The Univeristy of Melbourne The Royal Melbourne Hopspital

A joint venture between The University of Melbourne and The Royal Melbourne Hospital


06 Oct 2017

A summary of Victoria’s 2017 influenza season

Victoria experiences an influenza season each year. Most activity usually occurs between June and September, but the commencement, duration and size of each season varies from year to year. Since 1998 the Victorian Infectious Disease Reference Laboratory (VIDRL) at the Peter Doherty Institute, supported by the Victorian Government Department of Health and Human Services (DHHS), has conducted surveillance for influenza-like illness (ILI) and laboratory confirmed influenza through the Victorian Sentinel Practice Influenza Network (VicSPIN). General practitioners (GPs) report the numbers of total and ILI patients seen each week, and age, sex and vaccination status of ILI patients. GPs collect nose and throat swabs from ILI patients, which are tested by real-time multiplex PCR for influenza A and B and other respiratory viruses at VIDRL. Laboratory confirmed influenza is a notifiable disease in Victoria, for which the DHHS collect data. The National Home Doctor Service (NHDS) operates an out of hours GP service and provides de-identified data to VicSPIN on ILI cases in Victoria. Influenza isolates from VicSPIN are forwarded to the World Health Organization (WHO) Collaborating Centre for Reference and Research on Influenza for antigenic characterisation.

In 2017, 88 GPs participated in VicSPIN from 24 different practices across Victoria. GPs saw a total of 151,951 patients with 1,045 ILI cases, giving an overall proportion of 6.9 ILI cases per 1,000 patients. The median age of ILI cases was 37 years. 510 (49%) were male and 347 (33%) were vaccinated. VicSPIN ILI rates peaked in week ending 24 September at 15.9, slightly above the average seasonal activity threshold (Figure 1) [1]. The NHDS proportion peaked in the week ending 10 September at 51.6 ILI patients per 1,000 consultations, also above the average seasonal threshold.

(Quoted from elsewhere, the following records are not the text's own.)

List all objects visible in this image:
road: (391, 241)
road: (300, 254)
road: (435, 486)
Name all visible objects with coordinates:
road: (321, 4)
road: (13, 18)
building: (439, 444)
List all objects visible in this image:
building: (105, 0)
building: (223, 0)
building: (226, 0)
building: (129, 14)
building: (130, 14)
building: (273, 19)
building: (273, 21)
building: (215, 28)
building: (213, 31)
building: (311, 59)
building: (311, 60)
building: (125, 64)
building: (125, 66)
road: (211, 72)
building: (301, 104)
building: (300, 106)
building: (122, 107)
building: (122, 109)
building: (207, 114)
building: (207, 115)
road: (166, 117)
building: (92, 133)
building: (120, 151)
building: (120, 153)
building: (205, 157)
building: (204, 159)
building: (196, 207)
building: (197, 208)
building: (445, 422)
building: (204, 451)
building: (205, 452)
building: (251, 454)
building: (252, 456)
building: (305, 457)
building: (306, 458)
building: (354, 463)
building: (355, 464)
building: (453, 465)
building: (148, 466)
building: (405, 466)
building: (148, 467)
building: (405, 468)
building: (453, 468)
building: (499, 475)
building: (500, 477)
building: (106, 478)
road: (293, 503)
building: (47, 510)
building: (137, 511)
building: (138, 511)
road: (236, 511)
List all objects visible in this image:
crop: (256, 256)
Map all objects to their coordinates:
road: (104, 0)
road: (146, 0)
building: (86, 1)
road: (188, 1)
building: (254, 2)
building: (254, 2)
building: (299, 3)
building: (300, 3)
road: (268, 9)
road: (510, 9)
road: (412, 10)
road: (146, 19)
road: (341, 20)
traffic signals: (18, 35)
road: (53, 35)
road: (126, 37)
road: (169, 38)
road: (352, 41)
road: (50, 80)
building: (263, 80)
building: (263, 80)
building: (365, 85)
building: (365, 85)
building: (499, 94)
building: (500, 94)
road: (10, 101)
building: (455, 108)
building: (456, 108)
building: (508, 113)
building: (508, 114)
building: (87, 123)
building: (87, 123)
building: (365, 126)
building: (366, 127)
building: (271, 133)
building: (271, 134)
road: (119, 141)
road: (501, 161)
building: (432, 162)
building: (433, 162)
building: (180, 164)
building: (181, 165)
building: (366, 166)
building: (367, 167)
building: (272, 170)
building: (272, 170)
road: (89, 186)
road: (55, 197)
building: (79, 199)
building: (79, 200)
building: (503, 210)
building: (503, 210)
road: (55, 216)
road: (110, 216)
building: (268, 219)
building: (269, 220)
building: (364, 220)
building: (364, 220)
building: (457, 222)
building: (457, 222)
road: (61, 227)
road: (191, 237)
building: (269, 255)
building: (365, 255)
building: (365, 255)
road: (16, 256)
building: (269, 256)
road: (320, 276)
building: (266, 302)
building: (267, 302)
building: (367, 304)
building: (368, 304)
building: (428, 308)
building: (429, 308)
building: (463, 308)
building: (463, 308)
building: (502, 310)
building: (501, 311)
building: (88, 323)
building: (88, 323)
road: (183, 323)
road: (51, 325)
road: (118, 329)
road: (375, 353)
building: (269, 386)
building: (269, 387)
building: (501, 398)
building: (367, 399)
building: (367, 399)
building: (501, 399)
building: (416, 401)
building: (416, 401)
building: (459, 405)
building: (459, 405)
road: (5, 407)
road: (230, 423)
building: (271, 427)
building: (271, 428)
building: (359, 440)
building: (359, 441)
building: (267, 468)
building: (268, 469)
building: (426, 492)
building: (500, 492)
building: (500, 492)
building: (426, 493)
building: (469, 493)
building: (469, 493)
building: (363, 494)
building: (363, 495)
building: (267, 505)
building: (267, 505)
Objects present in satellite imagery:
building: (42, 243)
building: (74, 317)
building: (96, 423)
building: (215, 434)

Figure 1. Routinely notified influenza cases and VicSPIN and National Home Doctor Service (NHDS) ILI consultation proportions, Victoria, 2017
Figure 1. Routinely notified influenza cases and VicSPIN and National Home Doctor Service (NHDS) ILI consultation proportions, Victoria, 2017

VicSPIN received 724 nose and throat swabs during the 2017 season. Of these, 35 were influenza A(H1N1)pdm09, 147 were influenza A(H3), one was influenza A(untyped), and 100 were influenza B. The median ages were 33 years, 40 years and 36 years respectively, reflecting the usual age distribution [2]. Of the total swabbed cases, 214 (30%) were vaccinated, 352 (49%) were male and 116 (16%) had co-morbidities for which influenza vaccination is indicated.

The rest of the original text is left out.